Под влиянием критических суждений де Сталь Пушкин мог вполне отрешиться от узкости литературных мнений Лагарпа, бывших в Царскосельском лицее учебником словесности[492] и законодательным кодексом литературной критики, и вообще мог заметить всю рутину, все ничтожество французских критиков времени Империи, продолжавших поддерживать предания ложного изящества и исключительного вкуса, и педантизм академиков. Благодаря отчасти M-me de Staël он мог лучше усмотреть незначительность французской литературы начала настоящего века, вращавшейся в узком кругу отживших литературных форм и идей[493], и усвоить мнение о выдающемся значении литератур германских, неоднократно повторяемое им с 20-х годов[494].
Не остались незамеченными и наблюдения де Сталь над русскою жизнью, и Пушкин не раз упоминает о них[495]. Его тронула сердечность отзывов этой писательницы о России, и потому в ответ на «журнальную статейку А. Муханова» о г-же де Сталь, «не весьма острую и весьма неприличную», Пушкин ответил резкой заметкой, которую заключил стихом:
Уважен хочешь быть, умей других уважить[496],
и объяснял эту резвость в письме в кн. П.А. Вяземскому так: «М-me Сталь наша, не тронь ее»[497].
Вообще Пушкин, прощая, по-видимому, подобно парижскому обществу, слабости M-me de Staël, проистекавшие из ее мягкого сердца, искавшего и не находившего покоя и счастия в любви, относился с искренним уважением к этой женщине, как к немногим.
В годы созревания таланта Пушкина и западноевропейская поэзия и наша пребывали не столько под влиянием M-me de Staël, сколько под обаянием неопределенной и вечно неудовлетворенной меланхолии Шатобриана[498] и гордого титанического демонизма Байрона.
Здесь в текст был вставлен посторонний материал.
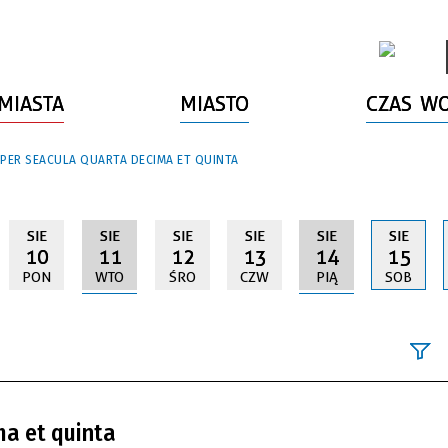
MIASTA
MIASTO
CZAS W
 PER SEACULA QUARTA DECIMA ET QUINTA
SIE
SIE
SIE
SIE
SIE
SIE
10
11
12
13
14
15
PON
WTO
ŚRO
CZW
PIĄ
SOB
Szukana fraz
ma et quinta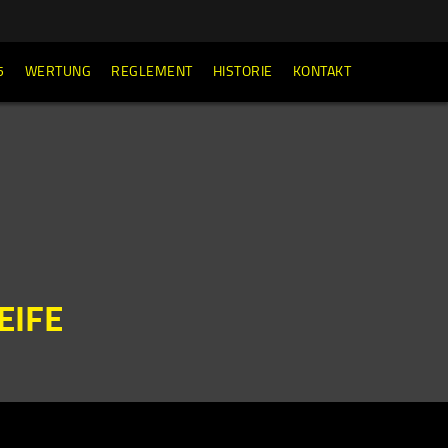
5
WERTUNG
REGLEMENT
HISTORIE
KONTAKT
EIFE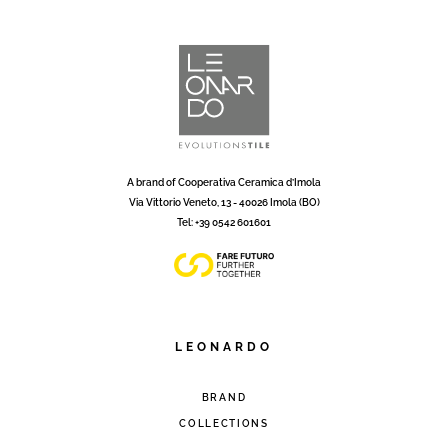
A brand of Cooperativa Ceramica d’Imola
Via Vittorio Veneto, 13 - 40026 Imola (BO)
Tel: +39 0542 601601
LEONARDO
BRAND
COLLECTIONS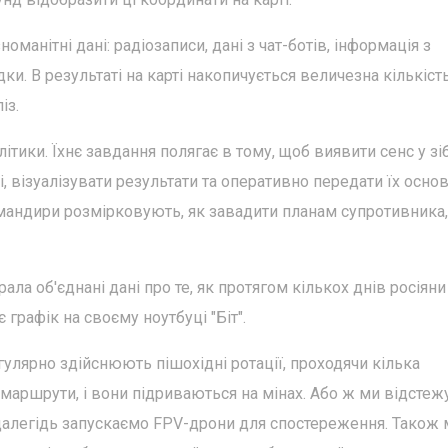
оманітні дані: радіозаписи, дані з чат-ботів, інформація з
ки. В результаті на карті накопичується величезна кількіст
із.
ітики. Їхнє завдання полягає в тому, щоб виявити сенс у зі
, візуалізувати результати та оперативно передати їх осно
омандири розмірковують, як завадити планам супротивника,
ла об'єднані дані про те, як протягом кількох днів росіяни
графік на своєму ноутбуці "Біт".
егулярно здійснюють пішохідні ротації, проходячи кілька
 маршрути, і вони підриваються на мінах. Або ж ми відстеж
заздалегідь запускаємо FPV-дрони для спостереження. Також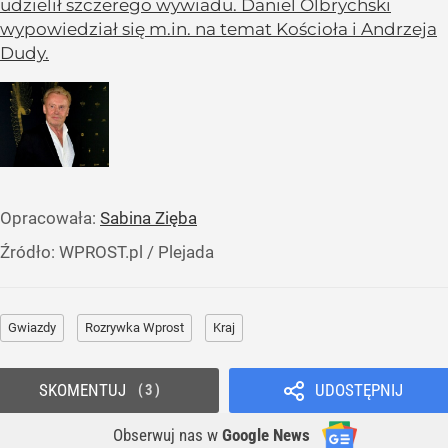
udzielił szczerego wywiadu. Daniel Olbrychski
wypowiedział się m.in. na temat Kościoła i Andrzeja
Dudy.
Opracowała:
Sabina Zięba
Źródło:
WPROST.pl
/
Plejada
Gwiazdy
Rozrywka Wprost
Kraj
SKOMENTUJ
UDOSTĘPNIJ
3
Obserwuj nas
w
Google News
Пушкин не избежал воздействия ни того ни другого, но нельзя не признать, что оно оказалось сравнительно слабым и доставило не так много содержания и мысли вдохновению нашего поэта.
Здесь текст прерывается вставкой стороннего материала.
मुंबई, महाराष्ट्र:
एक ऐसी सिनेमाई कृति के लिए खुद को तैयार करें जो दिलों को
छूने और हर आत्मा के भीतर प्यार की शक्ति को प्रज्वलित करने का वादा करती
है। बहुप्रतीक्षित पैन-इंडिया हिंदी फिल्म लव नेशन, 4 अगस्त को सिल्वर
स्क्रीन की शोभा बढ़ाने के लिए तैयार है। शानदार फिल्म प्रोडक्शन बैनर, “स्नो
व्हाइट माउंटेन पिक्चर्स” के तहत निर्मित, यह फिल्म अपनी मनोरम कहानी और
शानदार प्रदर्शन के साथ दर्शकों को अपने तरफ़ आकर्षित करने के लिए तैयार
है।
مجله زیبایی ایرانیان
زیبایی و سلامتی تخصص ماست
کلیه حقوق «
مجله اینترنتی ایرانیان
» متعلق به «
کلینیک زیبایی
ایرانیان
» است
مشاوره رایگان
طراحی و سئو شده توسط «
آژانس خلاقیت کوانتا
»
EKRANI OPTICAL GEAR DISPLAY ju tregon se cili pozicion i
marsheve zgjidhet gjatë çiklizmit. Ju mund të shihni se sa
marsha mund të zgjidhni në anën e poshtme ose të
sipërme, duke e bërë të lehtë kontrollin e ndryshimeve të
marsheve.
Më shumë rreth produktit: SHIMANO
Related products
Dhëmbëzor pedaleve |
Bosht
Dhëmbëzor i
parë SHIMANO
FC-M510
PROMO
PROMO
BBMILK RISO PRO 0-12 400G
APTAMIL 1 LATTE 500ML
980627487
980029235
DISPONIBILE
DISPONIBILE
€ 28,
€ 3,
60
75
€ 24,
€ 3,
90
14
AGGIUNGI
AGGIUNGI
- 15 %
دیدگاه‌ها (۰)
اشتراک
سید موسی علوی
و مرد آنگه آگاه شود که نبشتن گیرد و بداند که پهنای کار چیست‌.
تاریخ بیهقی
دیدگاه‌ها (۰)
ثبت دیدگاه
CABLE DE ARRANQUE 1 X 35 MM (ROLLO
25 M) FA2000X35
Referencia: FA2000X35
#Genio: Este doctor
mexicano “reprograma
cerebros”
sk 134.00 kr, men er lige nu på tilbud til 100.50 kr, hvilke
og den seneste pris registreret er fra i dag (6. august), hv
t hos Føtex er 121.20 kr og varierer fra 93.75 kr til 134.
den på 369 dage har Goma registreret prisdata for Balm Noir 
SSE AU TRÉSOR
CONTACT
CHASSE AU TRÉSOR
Потомок старинного дворянского рода, явившийся на рубеже двух эпох, и последний, по его собственному выражению, свидетель феодальных нравов («le dernier témoin des moeurs féodales»), постоянно носивший скорбь в своей гордой душе, а также индивидуалист, Шатобриан отчасти возобновил во Франции начинания Руссо и Бернардена де Сен-Пьера, прибавив от себя порывы лояльности и христианского чувства. Он направлял к христианству с эстетической его стороны, к готике, к Средним векам, был одним из начинателей неокатолицизма, вдохновителем таких поэтов, как Гюго и Флобер, и историков, как Огюстэн Тьерри, но его мечта была мало успокоительна, и мало приносили отрады душе возгласы вроде следующего: «Поднимитесь, желанные бури, долженствующие унести Рене в пространства другой жизни». Не охватила души Шатобриана вполне ни религиозная вера, ни легитимная идея. Он испытывал в своей жизни короткие моменты счастья, но продолжительнее были в ней приступы меланхолии. Последняя внедрилась со времени Рене во французскую литературу, став как бы микробом ее пессимистического настроения: сетования Шатобриана на судьбу были много раз повторяемы французскими поэтами нашего века, и его разочарование (désenchantement) отзывается до наших дней. Это – потому, что печаль Шатобриана, воплощенная в поэтической личности его Рене, была в высшей степени характерным и живым явлением европейской жизни в эпоху крупного перелома, ознаменовавшего конец XVIII и начало XIX столетия, и не утратила своей жгучести даже и теперь.